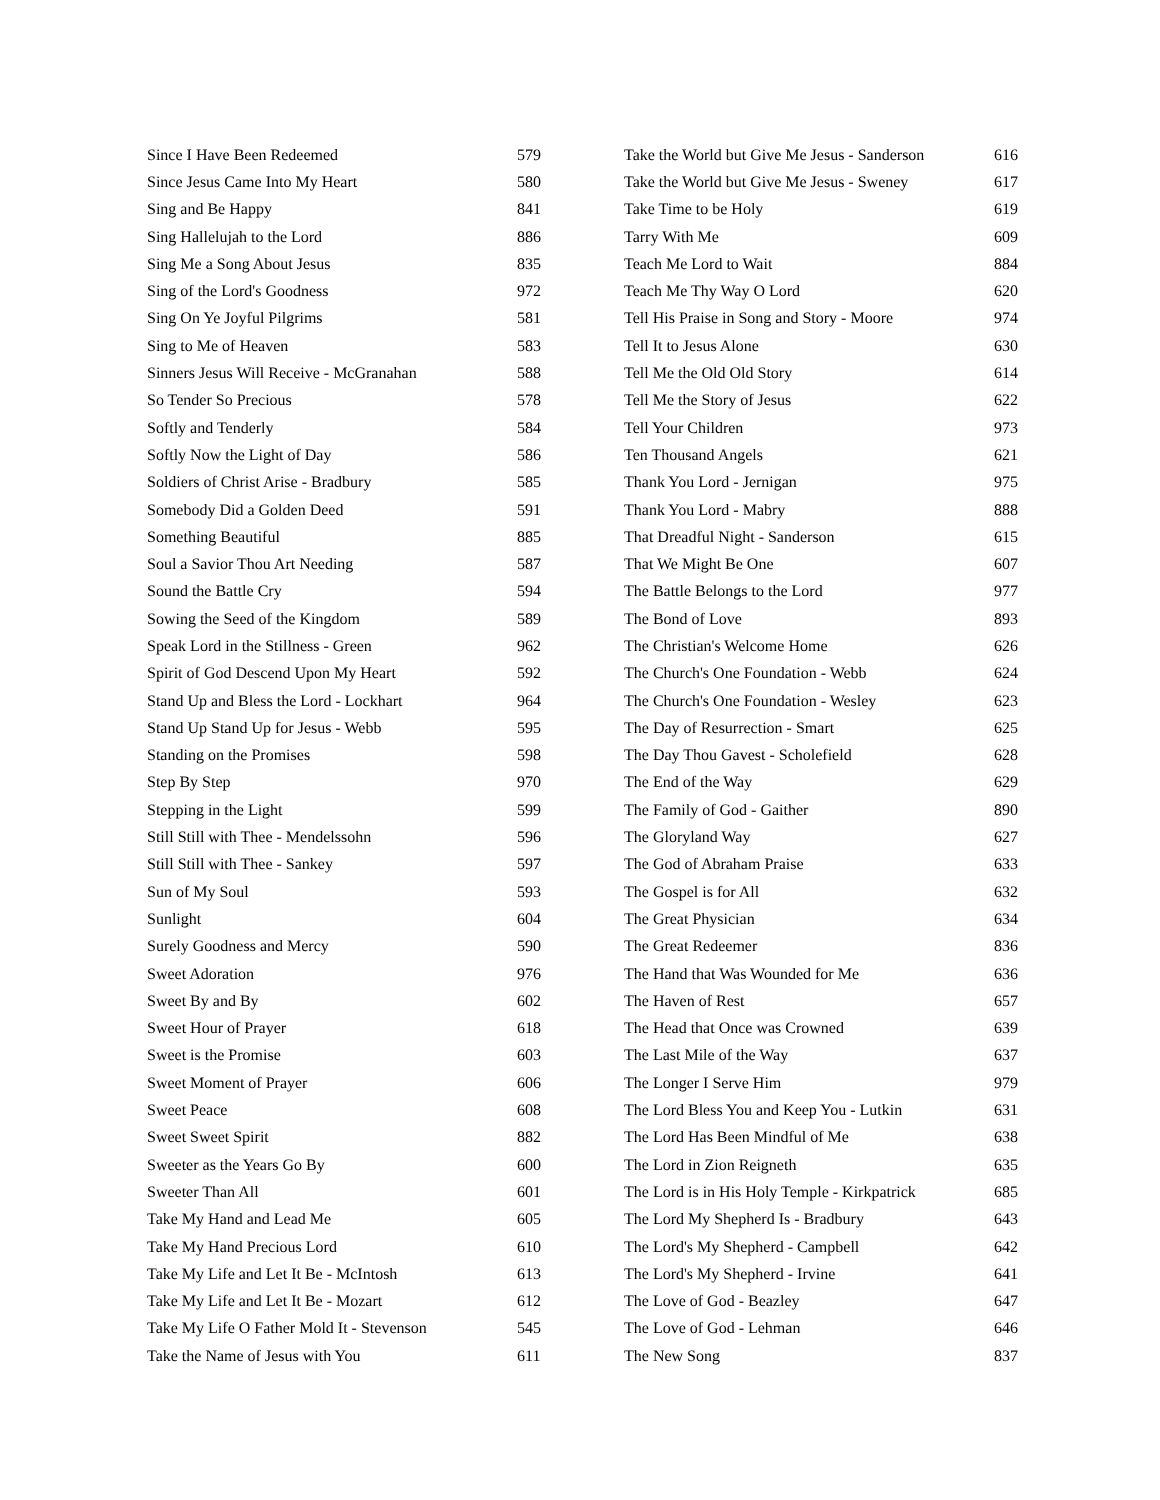| Since I Have Been Redeemed | 579 |
| Since Jesus Came Into My Heart | 580 |
| Sing and Be Happy | 841 |
| Sing Hallelujah to the Lord | 886 |
| Sing Me a Song About Jesus | 835 |
| Sing of the Lord's Goodness | 972 |
| Sing On Ye Joyful Pilgrims | 581 |
| Sing to Me of Heaven | 583 |
| Sinners Jesus Will Receive - McGranahan | 588 |
| So Tender So Precious | 578 |
| Softly and Tenderly | 584 |
| Softly Now the Light of Day | 586 |
| Soldiers of Christ Arise - Bradbury | 585 |
| Somebody Did a Golden Deed | 591 |
| Something Beautiful | 885 |
| Soul a Savior Thou Art Needing | 587 |
| Sound the Battle Cry | 594 |
| Sowing the Seed of the Kingdom | 589 |
| Speak Lord in the Stillness - Green | 962 |
| Spirit of God Descend Upon My Heart | 592 |
| Stand Up and Bless the Lord - Lockhart | 964 |
| Stand Up Stand Up for Jesus - Webb | 595 |
| Standing on the Promises | 598 |
| Step By Step | 970 |
| Stepping in the Light | 599 |
| Still Still with Thee - Mendelssohn | 596 |
| Still Still with Thee - Sankey | 597 |
| Sun of My Soul | 593 |
| Sunlight | 604 |
| Surely Goodness and Mercy | 590 |
| Sweet Adoration | 976 |
| Sweet By and By | 602 |
| Sweet Hour of Prayer | 618 |
| Sweet is the Promise | 603 |
| Sweet Moment of Prayer | 606 |
| Sweet Peace | 608 |
| Sweet Sweet Spirit | 882 |
| Sweeter as the Years Go By | 600 |
| Sweeter Than All | 601 |
| Take My Hand and Lead Me | 605 |
| Take My Hand Precious Lord | 610 |
| Take My Life and Let It Be - McIntosh | 613 |
| Take My Life and Let It Be - Mozart | 612 |
| Take My Life O Father Mold It - Stevenson | 545 |
| Take the Name of Jesus with You | 611 |
| Take the World but Give Me Jesus - Sanderson | 616 |
| Take the World but Give Me Jesus - Sweney | 617 |
| Take Time to be Holy | 619 |
| Tarry With Me | 609 |
| Teach Me Lord to Wait | 884 |
| Teach Me Thy Way O Lord | 620 |
| Tell His Praise in Song and Story - Moore | 974 |
| Tell It to Jesus Alone | 630 |
| Tell Me the Old Old Story | 614 |
| Tell Me the Story of Jesus | 622 |
| Tell Your Children | 973 |
| Ten Thousand Angels | 621 |
| Thank You Lord - Jernigan | 975 |
| Thank You Lord - Mabry | 888 |
| That Dreadful Night - Sanderson | 615 |
| That We Might Be One | 607 |
| The Battle Belongs to the Lord | 977 |
| The Bond of Love | 893 |
| The Christian's Welcome Home | 626 |
| The Church's One Foundation - Webb | 624 |
| The Church's One Foundation - Wesley | 623 |
| The Day of Resurrection - Smart | 625 |
| The Day Thou Gavest - Scholefield | 628 |
| The End of the Way | 629 |
| The Family of God - Gaither | 890 |
| The Gloryland Way | 627 |
| The God of Abraham Praise | 633 |
| The Gospel is for All | 632 |
| The Great Physician | 634 |
| The Great Redeemer | 836 |
| The Hand that Was Wounded for Me | 636 |
| The Haven of Rest | 657 |
| The Head that Once was Crowned | 639 |
| The Last Mile of the Way | 637 |
| The Longer I Serve Him | 979 |
| The Lord Bless You and Keep You - Lutkin | 631 |
| The Lord Has Been Mindful of Me | 638 |
| The Lord in Zion Reigneth | 635 |
| The Lord is in His Holy Temple - Kirkpatrick | 685 |
| The Lord My Shepherd Is - Bradbury | 643 |
| The Lord's My Shepherd - Campbell | 642 |
| The Lord's My Shepherd - Irvine | 641 |
| The Love of God - Beazley | 647 |
| The Love of God - Lehman | 646 |
| The New Song | 837 |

• Your goal:
Take the line containing "Mozart | 612 |" as the first line and the last line of the data above as the final one. Write out these lines and all between them exactly.

• Exercise response:
| Take My Life and Let It Be - Mozart | 612 |
| Take My Life O Father Mold It - Stevenson | 545 |
| Take the Name of Jesus with You | 611 |
| Take the World but Give Me Jesus - Sanderson | 616 |
| Take the World but Give Me Jesus - Sweney | 617 |
| Take Time to be Holy | 619 |
| Tarry With Me | 609 |
| Teach Me Lord to Wait | 884 |
| Teach Me Thy Way O Lord | 620 |
| Tell His Praise in Song and Story - Moore | 974 |
| Tell It to Jesus Alone | 630 |
| Tell Me the Old Old Story | 614 |
| Tell Me the Story of Jesus | 622 |
| Tell Your Children | 973 |
| Ten Thousand Angels | 621 |
| Thank You Lord - Jernigan | 975 |
| Thank You Lord - Mabry | 888 |
| That Dreadful Night - Sanderson | 615 |
| That We Might Be One | 607 |
| The Battle Belongs to the Lord | 977 |
| The Bond of Love | 893 |
| The Christian's Welcome Home | 626 |
| The Church's One Foundation - Webb | 624 |
| The Church's One Foundation - Wesley | 623 |
| The Day of Resurrection - Smart | 625 |
| The Day Thou Gavest - Scholefield | 628 |
| The End of the Way | 629 |
| The Family of God - Gaither | 890 |
| The Gloryland Way | 627 |
| The God of Abraham Praise | 633 |
| The Gospel is for All | 632 |
| The Great Physician | 634 |
| The Great Redeemer | 836 |
| The Hand that Was Wounded for Me | 636 |
| The Haven of Rest | 657 |
| The Head that Once was Crowned | 639 |
| The Last Mile of the Way | 637 |
| The Longer I Serve Him | 979 |
| The Lord Bless You and Keep You - Lutkin | 631 |
| The Lord Has Been Mindful of Me | 638 |
| The Lord in Zion Reigneth | 635 |
| The Lord is in His Holy Temple - Kirkpatrick | 685 |
| The Lord My Shepherd Is - Bradbury | 643 |
| The Lord's My Shepherd - Campbell | 642 |
| The Lord's My Shepherd - Irvine | 641 |
| The Love of God - Beazley | 647 |
| The Love of God - Lehman | 646 |
| The New Song | 837 |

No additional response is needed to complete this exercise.